PLEASE ALSO NOTE THAT ANY ENTRY POSTED DIRECTLY TO EITHER BOARD WILL RESULT IN THAT PARTICULAR WORK BEING DISQUALIFIED, BUT YOU WILL BE PERMITTED TO SELECT ANOTHER WORK TO ENTER ANONYMOUSLY THROUGH THE REQUIRED CHANNELS. 


Do not post comments in this thread. Any discussion related to the challenge can take place in the Bards' Bistro.



This challenge will close on the 15th of April at 7pm EST.*


----------



## Chesters Daughter (Apr 1, 2019)

*The Illusion of Silence*

Alone, suspended in that place not meant to be, a world away,
a soul, the sole denizen of it—That moment of utter stillness,
burnished by the bloody, frail fingers of the gentle, fading day.


The tension, tangible and perfect, allowing it to form, a bubble,
transparent and terrible, serving as shield, a prison, hand in hand,
muffling the raucous life beyond, filtering out trifling troubles.


It is a place where silence should reign on high, screaming out.
But what is silence, true silence? Here, it isn’t silence presiding,
it is a mask donned by the demon, Loneliness, mongering doubt.


True silence, a power that rests in capable hands of fabled Death.
Silence, the total absence of sound—The absolute suspension—
of beating hearts, creaking bones, and the warmth of a soft breath.


And in that moment as the final breath fades, it emerges—Silence.
Utterly perfect, the stark silhouette of the chaos where life abounds,
a contrast, painfully sharp. Loneliness, seeks to claim recompense.


Listen. You will hear it howling in the stillness, a demon’s illusion,
the voice of Loneliness niggling in thought unspoken, familiar doubt.
Remember silence, know silence—Touch speaking through confusion.

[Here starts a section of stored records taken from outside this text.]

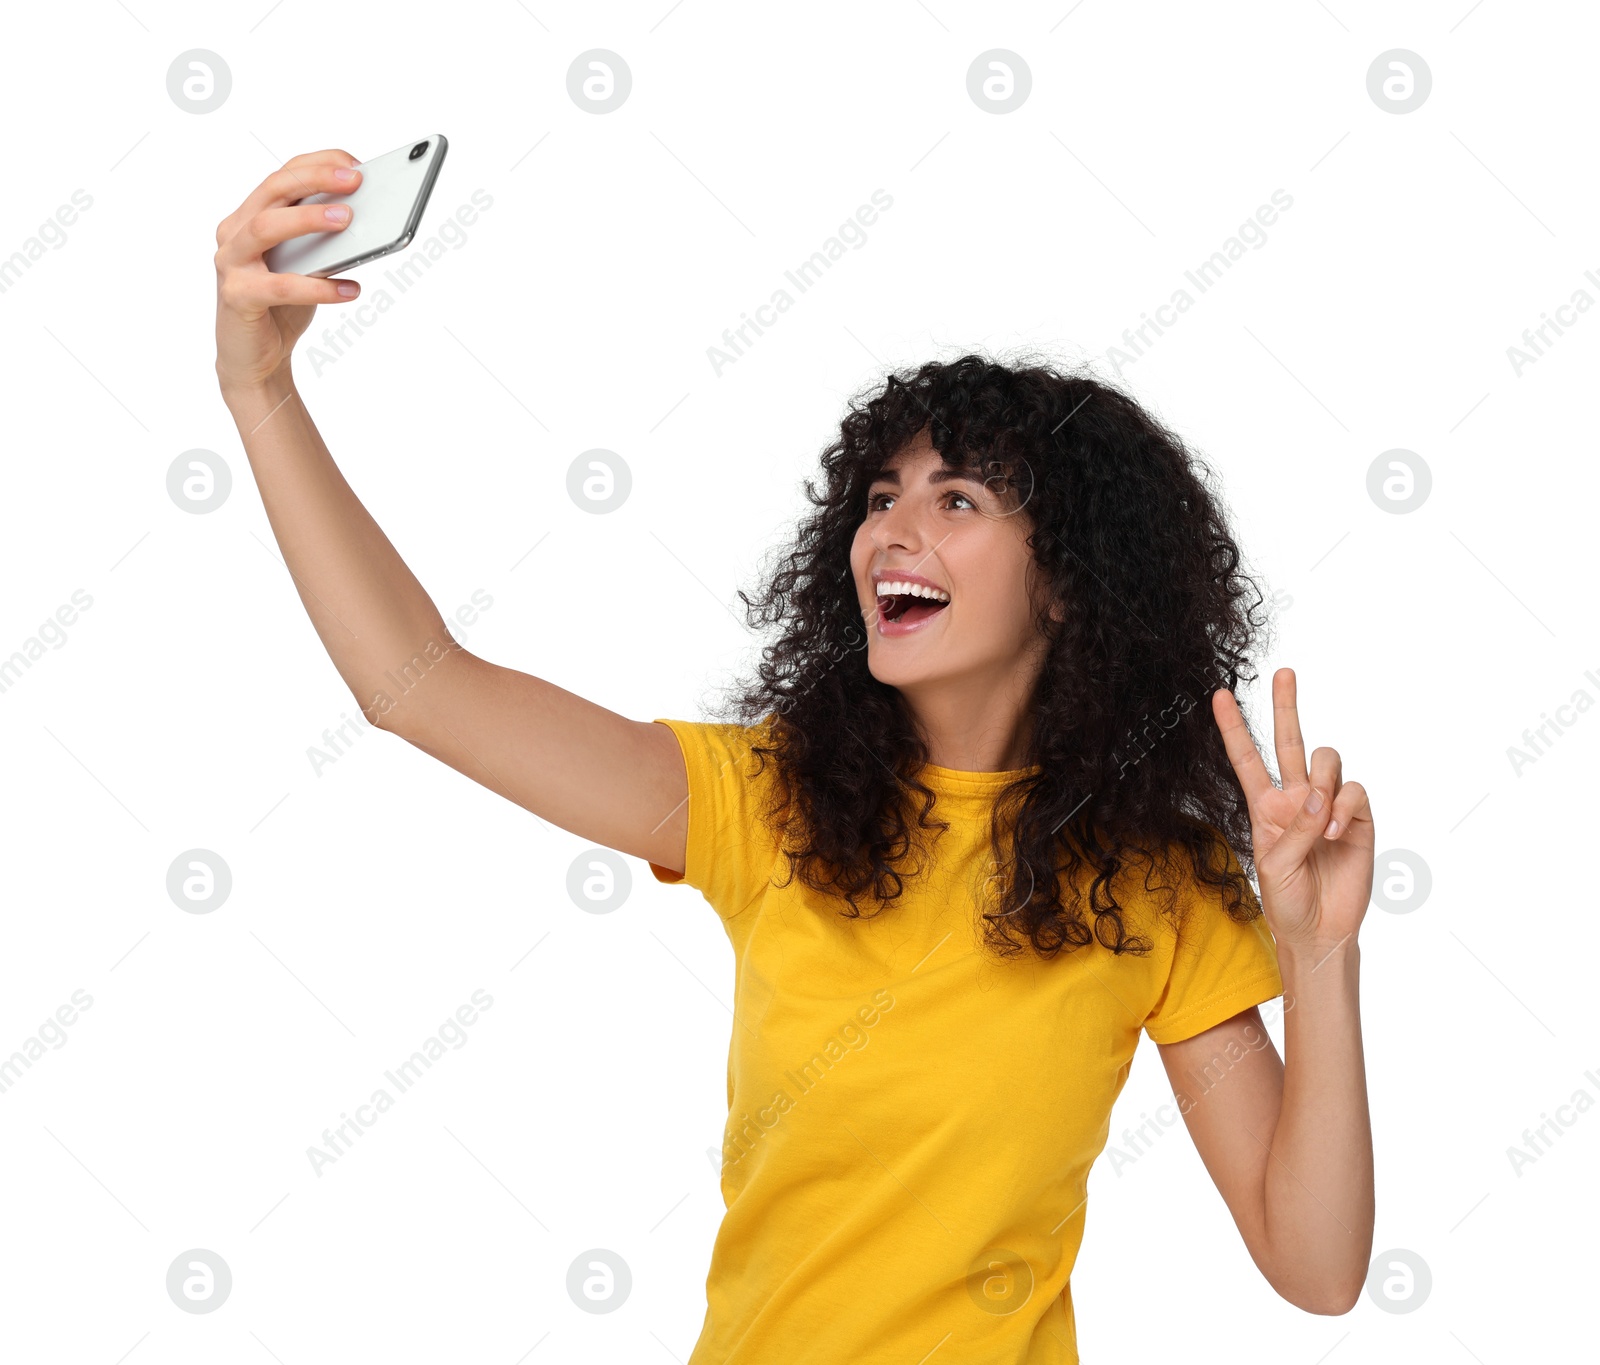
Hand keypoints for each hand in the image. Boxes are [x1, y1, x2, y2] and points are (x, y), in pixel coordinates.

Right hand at [214, 149, 363, 393]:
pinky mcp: (237, 296)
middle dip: (316, 179)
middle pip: (274, 190)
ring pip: (266, 228)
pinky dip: (319, 287)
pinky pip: (280, 287)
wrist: (255, 359)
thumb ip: (323, 242)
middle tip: (356, 180)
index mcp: (250, 216)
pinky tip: (351, 289)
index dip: (318, 163)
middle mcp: (235, 232)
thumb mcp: (307, 266)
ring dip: (309, 219)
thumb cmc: (282, 307)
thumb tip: (366, 219)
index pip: (283, 175)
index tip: (354, 162)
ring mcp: (232, 263)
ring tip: (348, 221)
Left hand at [1211, 667, 1373, 953]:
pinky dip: (1344, 807)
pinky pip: (1353, 790)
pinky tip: (1337, 833)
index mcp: (1264, 806)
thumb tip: (1320, 796)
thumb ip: (1296, 827)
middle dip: (1285, 706)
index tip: (1220, 695)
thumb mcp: (1275, 864)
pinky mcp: (1359, 817)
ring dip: (1324, 783)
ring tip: (1321, 822)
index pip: (1246, 759)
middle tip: (1282, 672)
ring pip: (1328, 760)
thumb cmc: (1287, 899)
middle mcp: (1296, 798)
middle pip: (1289, 741)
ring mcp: (1328, 805)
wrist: (1320, 930)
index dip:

A hand reaching out shattering the illusions,Silence speaking skin to skin.
For where is Death but hand in hand with Life,where all must end to begin.


----------



## Chesters Daughter (Apr 14, 2019)

*
Silence*


----------



## Chesters Daughter (Apr 14, 2019)

*
Blindsided*


----------



## Chesters Daughter (Apr 14, 2019)

*
-silence of stones these-*


----------



## Chesters Daughter (Apr 14, 2019)

*Beneath the Sacristy Carpet (Mature Content)*

Crumbs of evidence
were silently swept
beneath the sacristy carpet.

No need for parishioners
to be aware
their Sunday sermons
slithered past the guilty lips
of a sly serpent.

For thirty odd years -
from as many 
different pulpits -
Father misled his flock,
the diocese never seeking
to defrock
a purveyor of pure evil.

Hundreds of times
his busy hands
abandoned benediction
to grope inside vestments
tailored for children.

Scarring souls,
marring minds,
leaving countless crumbs behind,
as half-hearted spare prayers
were offered up
by tight-lipped brethren
choked by stiff collars.

Until little Greg McGee,
now a strapping lad
of twenty-three,
tracked Father down
and cornered him
in his latest rectory.

With a chalice of gold,
from which Savior's blood
was served to the fold,
Father's skull was crushed.
Bits of bone
silently scattered
amongst countless crumbs
beneath the sacristy carpet.

The church defiled
hallowed ground
with Father's burial,
as Greg McGee, finally free,
watched on in ecstasy,
both his hands and soul
unshackled

for Pastor convinced police
feeble Father had two left feet
and was the cause 
of his demise.
A little white lie
set to rest beside
serious sins

all silently swept
beneath the sacristy carpet.


----------



## Chesters Daughter (Apr 15, 2019)

*
Exodus*


----------



## Chesters Daughter (Apr 15, 2019)

*
Forgotten Lessons*


----------



## Chesters Daughter (Apr 15, 2019)

This challenge is now closed.


----------